═════ Data supplied

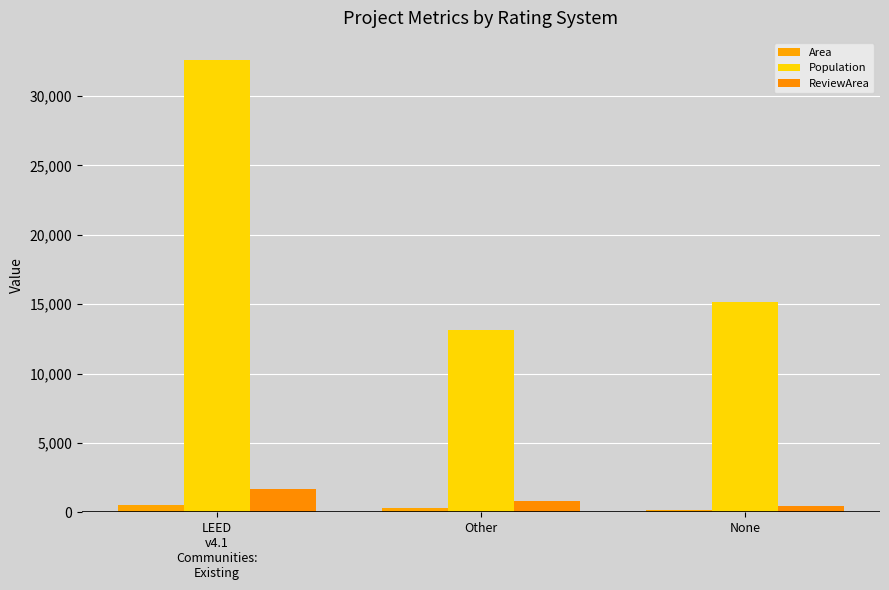

Count the number of data series in this chart.

3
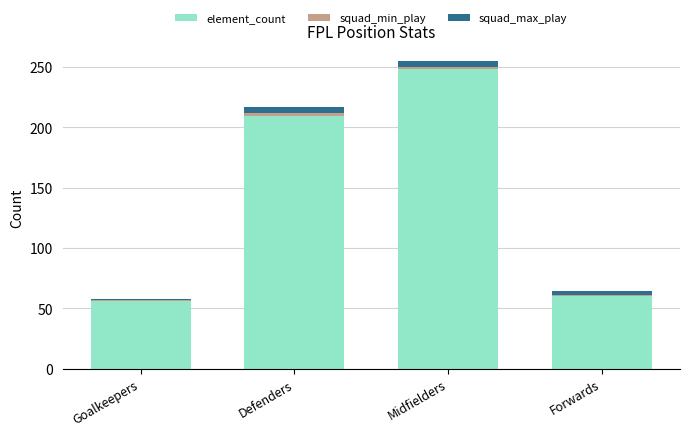

Reading left to right, what are the values for element_count?

56	209	248	60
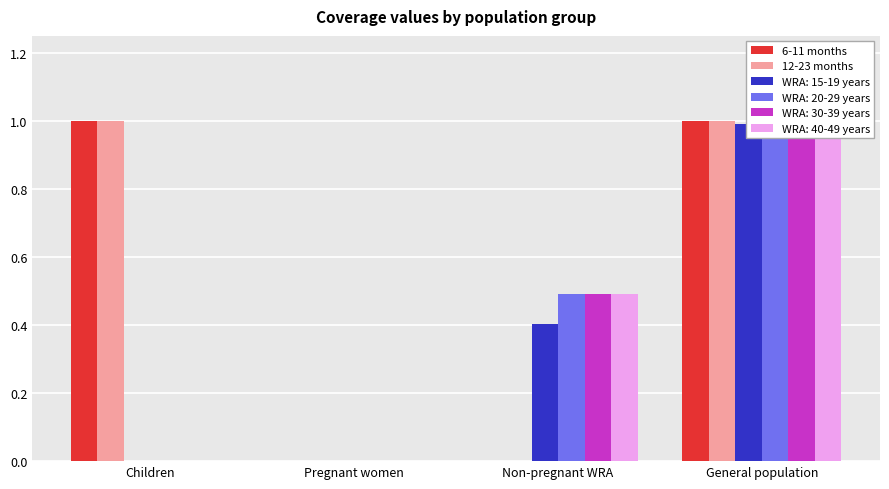

At General population, list the series in order from smallest to largest.

6-11 months, 12-23 months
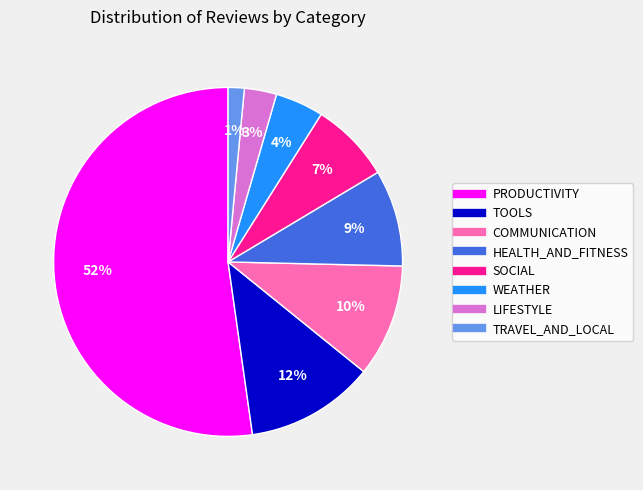

Do HEALTH_AND_FITNESS and COMMUNICATION together represent more than half of the pie?

No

══════════

(What to work on): Convert the lines above into a JSON list of strings, one string per line, with blank lines dropped. Omit the pictures.

(Exercise response):
[
  "Count the number of data series in this chart.",
  "3",
  "Reading left to right, what are the values for element_count?",
  "56\t209\t248\t60",
  "At General population, list the series in order from smallest to largest.",
  "6-11 months, 12-23 months",
  "Do HEALTH_AND_FITNESS and COMMUNICATION together represent more than half of the pie?",
  "No"
]